What you have to do — Copy out each record that follows exactly, and omit any picture you find.

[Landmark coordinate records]
☆ ☆ ☆

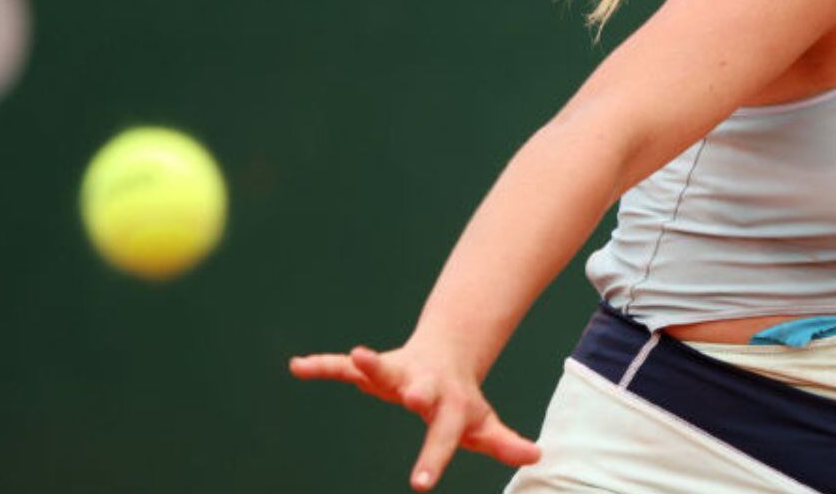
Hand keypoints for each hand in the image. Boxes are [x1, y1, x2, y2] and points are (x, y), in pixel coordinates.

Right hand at [290, 341, 540, 489]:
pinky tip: (298, 366)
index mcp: (449, 406)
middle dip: (416, 393)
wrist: (448, 354)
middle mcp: (424, 386)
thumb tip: (537, 455)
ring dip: (369, 363)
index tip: (419, 486)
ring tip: (356, 356)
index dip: (433, 459)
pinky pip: (345, 367)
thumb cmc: (463, 402)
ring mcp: (398, 373)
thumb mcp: (484, 424)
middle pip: (420, 390)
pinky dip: (324, 366)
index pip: (443, 436)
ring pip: (383, 367)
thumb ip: (504, 442)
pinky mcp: (374, 368)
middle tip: (411, 396)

☆ ☆ ☆

Answer space —
Hand keypoints for each hand in the image. Boxes are [x1, y1, x2, y2] and points are (x, y), in pixel coordinates.

Right hand at [290, 341, 540, 489]:
pinky tip: (298, 366)
index mcp: (449, 406)
middle dip: (416, 393)
wrist: (448, 354)
middle mcp: (424, 386)
thumb tip: (537, 455)
ring dip: (369, 363)
index tip: (419, 486)
ring tip: (356, 356)
index dip: (433, 459)
pinky pip: (345, 367)
thumb cmc: (463, 402)
ring mcp: (398, 373)
thumb mcp: (484, 424)
middle pip: (420, 390)
pinky dip: (324, 366)
index pip: (443, 436)
ring pip: (383, 367)
thumb ip: (504, 442)
pinky mcp: (374, 368)
middle tip: (411, 396)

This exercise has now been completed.